* [Data to process]:
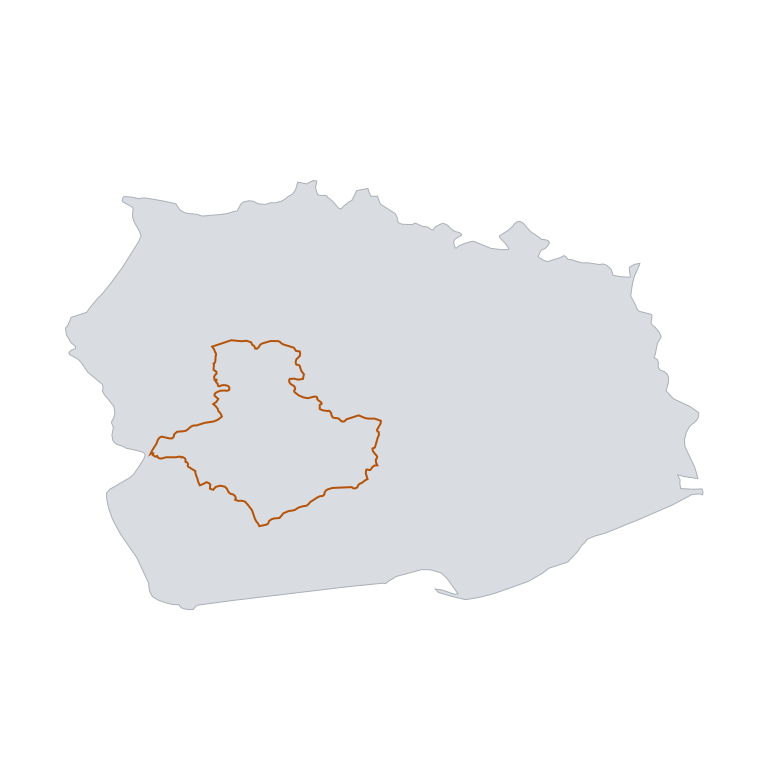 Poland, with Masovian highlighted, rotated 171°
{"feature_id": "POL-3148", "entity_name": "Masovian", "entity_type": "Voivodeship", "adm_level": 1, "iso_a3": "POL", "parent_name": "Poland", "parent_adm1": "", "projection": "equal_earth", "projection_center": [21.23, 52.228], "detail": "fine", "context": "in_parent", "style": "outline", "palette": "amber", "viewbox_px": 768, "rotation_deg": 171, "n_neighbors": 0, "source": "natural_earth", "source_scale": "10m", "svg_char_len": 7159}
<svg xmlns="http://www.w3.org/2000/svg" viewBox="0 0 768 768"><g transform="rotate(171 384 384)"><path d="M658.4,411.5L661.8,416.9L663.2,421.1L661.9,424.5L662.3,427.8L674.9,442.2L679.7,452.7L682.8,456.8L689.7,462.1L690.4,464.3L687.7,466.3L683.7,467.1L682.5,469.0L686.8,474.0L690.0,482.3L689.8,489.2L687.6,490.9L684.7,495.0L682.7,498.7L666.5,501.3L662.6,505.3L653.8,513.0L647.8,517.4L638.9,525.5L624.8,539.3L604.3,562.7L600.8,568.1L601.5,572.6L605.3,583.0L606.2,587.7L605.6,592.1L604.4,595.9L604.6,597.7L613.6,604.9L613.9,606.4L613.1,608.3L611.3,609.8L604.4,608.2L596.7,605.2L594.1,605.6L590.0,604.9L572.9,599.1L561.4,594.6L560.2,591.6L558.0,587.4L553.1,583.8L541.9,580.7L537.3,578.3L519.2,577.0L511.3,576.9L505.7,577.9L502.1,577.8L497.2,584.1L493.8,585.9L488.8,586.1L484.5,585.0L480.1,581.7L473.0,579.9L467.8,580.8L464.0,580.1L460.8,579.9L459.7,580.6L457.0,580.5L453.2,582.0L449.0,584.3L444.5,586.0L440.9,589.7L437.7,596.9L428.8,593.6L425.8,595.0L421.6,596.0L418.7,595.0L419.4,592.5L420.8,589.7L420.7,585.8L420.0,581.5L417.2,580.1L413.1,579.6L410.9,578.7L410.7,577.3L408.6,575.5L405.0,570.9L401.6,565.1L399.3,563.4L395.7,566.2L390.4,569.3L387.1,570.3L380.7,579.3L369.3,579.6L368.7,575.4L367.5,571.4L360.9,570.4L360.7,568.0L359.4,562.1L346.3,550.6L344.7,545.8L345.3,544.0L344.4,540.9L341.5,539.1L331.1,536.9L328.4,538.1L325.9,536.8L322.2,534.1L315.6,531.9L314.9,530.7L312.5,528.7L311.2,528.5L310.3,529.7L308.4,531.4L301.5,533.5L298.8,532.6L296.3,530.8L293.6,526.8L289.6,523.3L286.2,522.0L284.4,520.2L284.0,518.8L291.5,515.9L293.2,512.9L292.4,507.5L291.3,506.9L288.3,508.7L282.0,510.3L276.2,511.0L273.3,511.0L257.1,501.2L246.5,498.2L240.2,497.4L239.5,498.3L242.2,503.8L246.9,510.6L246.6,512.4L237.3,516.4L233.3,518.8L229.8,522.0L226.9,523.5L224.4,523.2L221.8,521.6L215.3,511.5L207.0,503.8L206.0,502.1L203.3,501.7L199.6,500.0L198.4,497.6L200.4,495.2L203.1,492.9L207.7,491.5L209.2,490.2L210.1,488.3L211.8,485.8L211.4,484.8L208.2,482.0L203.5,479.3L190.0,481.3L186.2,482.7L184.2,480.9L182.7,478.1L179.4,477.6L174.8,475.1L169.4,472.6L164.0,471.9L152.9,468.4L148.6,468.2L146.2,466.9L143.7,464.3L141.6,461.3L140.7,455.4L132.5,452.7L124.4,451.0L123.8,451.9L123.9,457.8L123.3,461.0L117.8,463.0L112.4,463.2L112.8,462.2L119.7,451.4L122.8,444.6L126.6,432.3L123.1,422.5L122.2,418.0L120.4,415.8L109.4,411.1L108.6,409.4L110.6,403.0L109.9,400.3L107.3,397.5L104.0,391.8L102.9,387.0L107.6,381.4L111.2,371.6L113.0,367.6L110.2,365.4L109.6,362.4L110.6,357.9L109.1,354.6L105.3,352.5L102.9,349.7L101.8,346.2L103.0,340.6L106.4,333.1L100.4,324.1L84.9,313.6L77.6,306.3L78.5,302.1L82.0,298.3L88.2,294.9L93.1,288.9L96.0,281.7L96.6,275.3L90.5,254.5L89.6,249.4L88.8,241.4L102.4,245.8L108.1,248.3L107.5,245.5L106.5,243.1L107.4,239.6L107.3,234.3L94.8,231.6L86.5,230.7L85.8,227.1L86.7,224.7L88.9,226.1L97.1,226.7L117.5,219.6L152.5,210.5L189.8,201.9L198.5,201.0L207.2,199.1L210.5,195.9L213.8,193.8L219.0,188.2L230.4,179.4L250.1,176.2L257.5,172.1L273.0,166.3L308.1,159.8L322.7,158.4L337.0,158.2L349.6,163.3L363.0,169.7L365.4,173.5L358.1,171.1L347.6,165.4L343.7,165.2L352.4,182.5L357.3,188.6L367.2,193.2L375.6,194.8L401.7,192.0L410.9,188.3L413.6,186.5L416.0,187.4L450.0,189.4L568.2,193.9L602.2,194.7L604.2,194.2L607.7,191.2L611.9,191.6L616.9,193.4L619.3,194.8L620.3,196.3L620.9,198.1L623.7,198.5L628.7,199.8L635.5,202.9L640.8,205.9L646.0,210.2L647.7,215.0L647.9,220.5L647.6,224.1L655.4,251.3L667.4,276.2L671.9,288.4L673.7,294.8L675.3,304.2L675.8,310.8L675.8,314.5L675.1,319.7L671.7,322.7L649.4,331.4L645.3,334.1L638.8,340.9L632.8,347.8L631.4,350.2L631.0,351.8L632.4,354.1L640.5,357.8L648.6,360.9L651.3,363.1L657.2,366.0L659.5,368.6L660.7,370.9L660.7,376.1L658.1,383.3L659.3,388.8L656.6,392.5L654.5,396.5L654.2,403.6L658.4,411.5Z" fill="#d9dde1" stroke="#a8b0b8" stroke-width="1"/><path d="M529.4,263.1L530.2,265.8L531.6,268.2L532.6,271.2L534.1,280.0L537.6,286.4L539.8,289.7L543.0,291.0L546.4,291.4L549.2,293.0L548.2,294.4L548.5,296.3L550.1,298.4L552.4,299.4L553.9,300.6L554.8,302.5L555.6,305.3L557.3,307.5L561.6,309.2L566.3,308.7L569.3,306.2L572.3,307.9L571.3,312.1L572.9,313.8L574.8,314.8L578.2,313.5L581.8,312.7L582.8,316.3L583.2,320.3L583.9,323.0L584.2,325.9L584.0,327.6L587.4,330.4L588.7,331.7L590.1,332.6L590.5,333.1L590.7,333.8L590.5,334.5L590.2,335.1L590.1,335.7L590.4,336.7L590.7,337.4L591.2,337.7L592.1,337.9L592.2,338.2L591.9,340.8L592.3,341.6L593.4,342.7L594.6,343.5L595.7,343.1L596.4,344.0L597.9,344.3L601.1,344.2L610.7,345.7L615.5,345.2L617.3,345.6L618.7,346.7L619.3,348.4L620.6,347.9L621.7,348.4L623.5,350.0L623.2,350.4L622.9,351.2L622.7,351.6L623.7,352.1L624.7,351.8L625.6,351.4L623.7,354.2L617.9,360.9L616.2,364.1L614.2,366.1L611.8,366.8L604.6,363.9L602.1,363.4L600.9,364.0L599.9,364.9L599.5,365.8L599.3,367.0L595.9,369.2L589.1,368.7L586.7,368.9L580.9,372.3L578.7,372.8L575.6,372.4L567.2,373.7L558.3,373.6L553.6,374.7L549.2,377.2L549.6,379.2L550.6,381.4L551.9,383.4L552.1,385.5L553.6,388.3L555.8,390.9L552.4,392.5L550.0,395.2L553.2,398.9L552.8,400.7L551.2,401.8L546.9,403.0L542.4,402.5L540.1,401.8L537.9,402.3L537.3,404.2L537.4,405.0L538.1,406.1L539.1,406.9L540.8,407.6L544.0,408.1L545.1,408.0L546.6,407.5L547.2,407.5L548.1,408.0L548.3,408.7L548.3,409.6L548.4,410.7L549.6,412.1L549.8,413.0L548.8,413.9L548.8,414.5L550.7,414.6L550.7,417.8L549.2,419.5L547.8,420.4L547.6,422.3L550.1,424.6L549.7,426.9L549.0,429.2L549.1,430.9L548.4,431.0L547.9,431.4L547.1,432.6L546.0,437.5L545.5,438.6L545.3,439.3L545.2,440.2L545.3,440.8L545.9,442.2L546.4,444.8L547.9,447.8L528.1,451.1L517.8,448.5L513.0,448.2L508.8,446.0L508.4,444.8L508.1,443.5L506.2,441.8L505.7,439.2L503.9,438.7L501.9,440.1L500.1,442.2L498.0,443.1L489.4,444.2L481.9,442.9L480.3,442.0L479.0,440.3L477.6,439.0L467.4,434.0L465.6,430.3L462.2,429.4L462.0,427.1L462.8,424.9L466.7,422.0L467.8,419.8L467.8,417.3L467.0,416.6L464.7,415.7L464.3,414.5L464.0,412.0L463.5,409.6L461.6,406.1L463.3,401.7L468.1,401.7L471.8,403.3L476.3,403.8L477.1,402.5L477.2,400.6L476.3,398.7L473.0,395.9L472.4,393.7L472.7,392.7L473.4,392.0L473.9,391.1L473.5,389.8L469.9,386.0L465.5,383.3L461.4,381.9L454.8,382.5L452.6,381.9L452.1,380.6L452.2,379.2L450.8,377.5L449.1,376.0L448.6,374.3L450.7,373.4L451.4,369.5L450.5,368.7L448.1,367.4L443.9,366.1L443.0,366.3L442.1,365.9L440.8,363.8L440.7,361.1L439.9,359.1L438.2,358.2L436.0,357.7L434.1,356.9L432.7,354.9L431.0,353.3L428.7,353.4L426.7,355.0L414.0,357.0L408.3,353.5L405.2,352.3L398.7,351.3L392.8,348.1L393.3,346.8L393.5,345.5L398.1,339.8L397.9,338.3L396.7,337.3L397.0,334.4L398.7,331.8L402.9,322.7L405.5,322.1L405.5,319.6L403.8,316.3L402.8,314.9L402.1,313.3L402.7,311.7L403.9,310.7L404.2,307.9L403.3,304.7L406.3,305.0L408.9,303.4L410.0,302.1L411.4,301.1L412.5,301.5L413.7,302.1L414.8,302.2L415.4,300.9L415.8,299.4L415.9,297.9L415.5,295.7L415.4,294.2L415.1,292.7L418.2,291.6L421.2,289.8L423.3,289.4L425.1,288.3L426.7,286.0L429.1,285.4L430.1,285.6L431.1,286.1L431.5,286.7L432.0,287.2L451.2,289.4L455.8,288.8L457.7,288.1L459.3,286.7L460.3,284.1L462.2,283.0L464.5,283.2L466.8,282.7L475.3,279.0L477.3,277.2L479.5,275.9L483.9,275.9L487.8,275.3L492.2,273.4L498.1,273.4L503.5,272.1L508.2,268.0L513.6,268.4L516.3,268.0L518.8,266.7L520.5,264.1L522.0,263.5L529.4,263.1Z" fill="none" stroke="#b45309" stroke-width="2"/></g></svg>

==

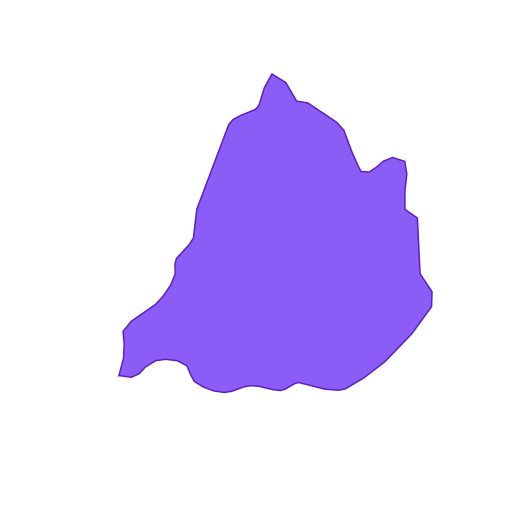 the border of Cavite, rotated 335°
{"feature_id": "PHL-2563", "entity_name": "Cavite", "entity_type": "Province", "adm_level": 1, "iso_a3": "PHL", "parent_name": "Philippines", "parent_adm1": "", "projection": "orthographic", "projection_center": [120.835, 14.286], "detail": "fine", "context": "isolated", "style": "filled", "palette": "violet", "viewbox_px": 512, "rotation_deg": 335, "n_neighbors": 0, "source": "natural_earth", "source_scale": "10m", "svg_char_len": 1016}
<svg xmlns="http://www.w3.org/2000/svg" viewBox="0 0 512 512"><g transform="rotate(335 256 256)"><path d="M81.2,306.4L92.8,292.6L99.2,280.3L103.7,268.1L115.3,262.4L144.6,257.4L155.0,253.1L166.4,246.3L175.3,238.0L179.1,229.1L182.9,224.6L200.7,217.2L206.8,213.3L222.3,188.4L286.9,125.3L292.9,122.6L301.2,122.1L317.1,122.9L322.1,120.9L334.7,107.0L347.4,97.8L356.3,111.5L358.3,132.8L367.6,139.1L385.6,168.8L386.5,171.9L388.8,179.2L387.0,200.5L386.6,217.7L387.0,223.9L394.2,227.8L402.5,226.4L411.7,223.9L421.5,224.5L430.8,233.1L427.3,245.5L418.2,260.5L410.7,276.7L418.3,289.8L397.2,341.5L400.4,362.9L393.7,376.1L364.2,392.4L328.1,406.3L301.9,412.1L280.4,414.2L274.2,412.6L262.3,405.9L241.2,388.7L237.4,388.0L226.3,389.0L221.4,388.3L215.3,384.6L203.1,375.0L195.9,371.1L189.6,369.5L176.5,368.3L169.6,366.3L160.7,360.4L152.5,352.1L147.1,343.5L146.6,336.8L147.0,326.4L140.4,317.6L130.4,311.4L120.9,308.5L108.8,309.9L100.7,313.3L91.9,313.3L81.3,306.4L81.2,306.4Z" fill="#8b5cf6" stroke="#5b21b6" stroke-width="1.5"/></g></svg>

* [Requirement]: Return every line above that contains the string "context". Letter case must match.

* [Full answer]:
{"feature_id": "POL-3148", "entity_name": "Masovian", "entity_type": "Voivodeship", "adm_level": 1, "iso_a3": "POL", "parent_name": "Poland", "parent_adm1": "", "projection": "equal_earth", "projection_center": [21.23, 52.228], "detail": "fine", "context": "in_parent", "style": "outline", "palette": "amber", "viewbox_px": 768, "rotation_deg": 171, "n_neighbors": 0, "source": "natural_earth", "source_scale": "10m", "svg_char_len": 7159}
{"feature_id": "PHL-2563", "entity_name": "Cavite", "entity_type": "Province", "adm_level": 1, "iso_a3": "PHL", "parent_name": "Philippines", "parent_adm1": "", "projection": "orthographic", "projection_center": [120.835, 14.286], "detail": "fine", "context": "isolated", "style": "filled", "palette": "violet", "viewbox_px": 512, "rotation_deg": 335, "n_neighbors": 0, "source": "natural_earth", "source_scale": "10m", "svg_char_len": 1016}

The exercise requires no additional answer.